**What the task asks:**
Images should not appear in the copy, yet every line of the listing below must be printed exactly.

**Provided material:**
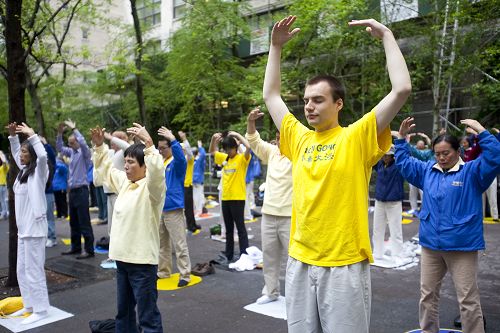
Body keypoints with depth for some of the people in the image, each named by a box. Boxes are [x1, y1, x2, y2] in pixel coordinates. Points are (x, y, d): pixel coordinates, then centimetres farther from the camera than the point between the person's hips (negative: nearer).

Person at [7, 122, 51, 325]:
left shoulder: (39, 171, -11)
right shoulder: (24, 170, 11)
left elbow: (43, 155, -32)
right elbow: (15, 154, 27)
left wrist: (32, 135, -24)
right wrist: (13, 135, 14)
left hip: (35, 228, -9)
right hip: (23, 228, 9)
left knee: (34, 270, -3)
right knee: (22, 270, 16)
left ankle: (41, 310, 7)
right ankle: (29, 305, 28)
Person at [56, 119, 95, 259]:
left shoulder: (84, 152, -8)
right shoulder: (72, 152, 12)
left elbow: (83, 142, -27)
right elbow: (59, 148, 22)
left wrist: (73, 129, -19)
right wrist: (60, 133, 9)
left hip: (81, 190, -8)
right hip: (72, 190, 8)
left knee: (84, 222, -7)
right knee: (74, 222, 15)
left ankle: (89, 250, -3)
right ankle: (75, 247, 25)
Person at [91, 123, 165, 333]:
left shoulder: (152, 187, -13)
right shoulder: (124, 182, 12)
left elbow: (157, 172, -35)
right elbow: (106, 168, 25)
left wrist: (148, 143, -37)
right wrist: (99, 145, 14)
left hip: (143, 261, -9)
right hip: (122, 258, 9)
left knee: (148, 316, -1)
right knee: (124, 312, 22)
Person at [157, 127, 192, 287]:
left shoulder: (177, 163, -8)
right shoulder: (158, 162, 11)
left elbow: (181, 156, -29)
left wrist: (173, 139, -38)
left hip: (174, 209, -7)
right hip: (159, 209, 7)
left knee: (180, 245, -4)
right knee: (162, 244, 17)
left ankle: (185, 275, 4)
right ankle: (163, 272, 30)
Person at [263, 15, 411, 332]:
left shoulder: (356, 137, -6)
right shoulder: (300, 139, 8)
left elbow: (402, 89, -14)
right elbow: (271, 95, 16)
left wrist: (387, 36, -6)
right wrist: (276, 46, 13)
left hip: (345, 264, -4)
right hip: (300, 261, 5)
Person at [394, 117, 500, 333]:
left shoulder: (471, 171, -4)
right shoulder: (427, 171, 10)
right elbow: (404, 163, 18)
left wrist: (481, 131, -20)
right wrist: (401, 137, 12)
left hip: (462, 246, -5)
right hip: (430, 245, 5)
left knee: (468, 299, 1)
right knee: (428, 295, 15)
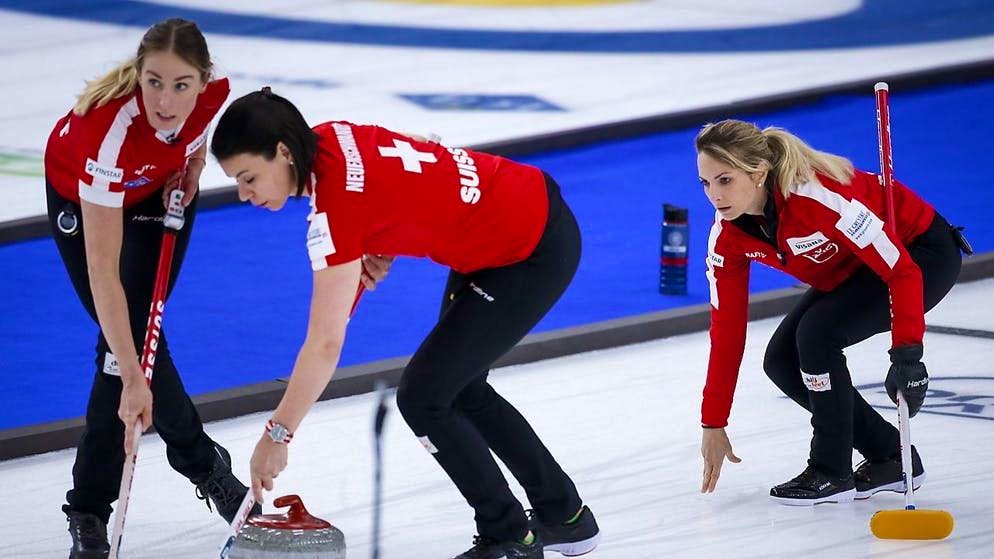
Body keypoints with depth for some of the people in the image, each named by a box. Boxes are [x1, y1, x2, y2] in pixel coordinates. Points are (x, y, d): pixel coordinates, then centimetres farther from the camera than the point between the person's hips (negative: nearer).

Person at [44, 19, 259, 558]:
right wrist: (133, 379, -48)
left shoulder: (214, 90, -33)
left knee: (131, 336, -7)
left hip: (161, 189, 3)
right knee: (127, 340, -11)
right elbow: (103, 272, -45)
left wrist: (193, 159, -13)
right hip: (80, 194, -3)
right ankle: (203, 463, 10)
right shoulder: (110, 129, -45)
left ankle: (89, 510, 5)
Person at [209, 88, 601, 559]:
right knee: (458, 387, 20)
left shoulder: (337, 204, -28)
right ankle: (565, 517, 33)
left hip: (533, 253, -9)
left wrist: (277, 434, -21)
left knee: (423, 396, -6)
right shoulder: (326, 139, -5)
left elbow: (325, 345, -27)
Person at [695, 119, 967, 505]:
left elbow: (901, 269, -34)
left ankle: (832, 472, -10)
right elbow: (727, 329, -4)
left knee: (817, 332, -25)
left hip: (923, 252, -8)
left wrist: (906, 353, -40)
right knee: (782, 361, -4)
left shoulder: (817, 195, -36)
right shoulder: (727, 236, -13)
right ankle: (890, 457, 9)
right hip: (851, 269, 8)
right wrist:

**Written response:**
Body keypoints with depth for some of the people in the image, each named by a box. Boxes are [x1, y1, x2, y2] in pixel coordinates. Points are (x, y, d): pixel coordinates, then centimetres farther from the camera than the point between the person's hips (negative: nearer).

Person at [7, 122, 51, 325]:
left shoulder: (39, 171, -11)
right shoulder: (24, 170, 11)
left elbow: (43, 155, -32)
right elbow: (15, 154, 27)
left wrist: (32, 135, -24)
right wrist: (13, 135, 14)
left hip: (35, 228, -9)
right hip: (23, 228, 9)
left knee: (34, 270, -3)
right knee: (22, 270, 16)
left ankle: (41, 310, 7)
right ankle: (29, 305, 28)
Person at [56, 119, 95, 259]:
left shoulder: (84, 152, -8)
right shoulder: (72, 152, 12)
left elbow: (83, 142, -27)
right elbow: (59, 148, 22)
left wrist: (73, 129, -19)
right wrist: (60, 133, 9)
left hip: (81, 190, -8)
right hip: (72, 190, 8)
left knee: (84, 222, -7)
right knee: (74, 222, 15)
left ankle: (89, 250, -3)
right ankle: (75, 247, 25)
Person at [91, 123, 165, 333]:
left shoulder: (152, 187, -13)
right shoulder: (124, 182, 12)
left elbow: (157, 172, -35)
right elbow: (106, 168, 25)
left wrist: (148, 143, -37)
right wrist: (99, 145, 14)
left hip: (143, 261, -9)
right hip: (122, 258, 9)
left knee: (148, 316, -1)
right knee: (124, 312, 22)
Person at [157, 127, 192, 287]:
left shoulder: (177, 163, -8)
right shoulder: (158, 162, 11)
left elbow: (181, 156, -29)
left wrist: (173, 139, -38)
left hip: (174, 209, -7)
right hip: (159, 209, 7)
left knee: (180, 245, -4)
right knee: (162, 244, 17)
left ankle: (185, 275, 4)
right ankle: (163, 272, 30)
Person at [263, 15, 411, 332]:
left shoulder: (356, 137, -6)
right shoulder: (300, 139, 8)
left elbow: (402, 89, -14)
right elbow: (271, 95, 16)
left wrist: (387, 36, -6)
right wrist: (276, 46, 13)
left hip: (345, 264, -4)
right hip: (300, 261, 5)
Person at [394, 117, 500, 333]:
left shoulder: (471, 171, -4)
right shoulder: (427, 171, 10)
right elbow: (404, 163, 18)
left wrist: (481, 131, -20)
right wrist: (401, 137, 12)
left hip: (462, 246, -5)
right hip: (430, 245, 5)
left knee: (468, 299, 1)
right knee: (428, 295, 15)
Body keypoints with depth for some of the people in the image, each named by a box. Boxes are [x1, y1, x2, y2] in pixel coordinates. Points are (x, y, d): pixel coordinates, then centimetres farther from the camera than the point between the person's hips (negative: nearer).

Person at [44, 19, 259, 558]:
right wrist: (133, 379, -48)
left shoulder: (214, 90, -33)
left knee: (131, 336, -7)
left hip: (161, 189, 3)
right knee: (127, 340, -11)
right elbow: (103, 272, -45)
left wrist: (193, 159, -13)
right hip: (80, 194, -3)
right ankle: (203, 463, 10)
right shoulder: (110, 129, -45)
left ankle: (89, 510, 5)
Person at [209, 88, 601, 559]:
right knee: (458, 387, 20)
left shoulder: (337, 204, -28)
right ankle: (565, 517, 33)
left hip: (533, 253, -9)
left wrist: (277, 434, -21)
left knee: (423, 396, -6)
right shoulder: (326, 139, -5)
left elbow: (325, 345, -27)
Person at [695, 119, 967, 505]:
left elbow: (901, 269, -34)
left ankle: (832, 472, -10)
right elbow: (727, 329, -4)
left knee: (817, 332, -25)
left hip: (923, 252, -8)
left wrist: (906, 353, -40)
right knee: (782, 361, -4)
left shoulder: (817, 195, -36)
right shoulder: (727, 236, -13)
right ankle: (890, 457, 9)
right hip: (851, 269, 8)
right wrist:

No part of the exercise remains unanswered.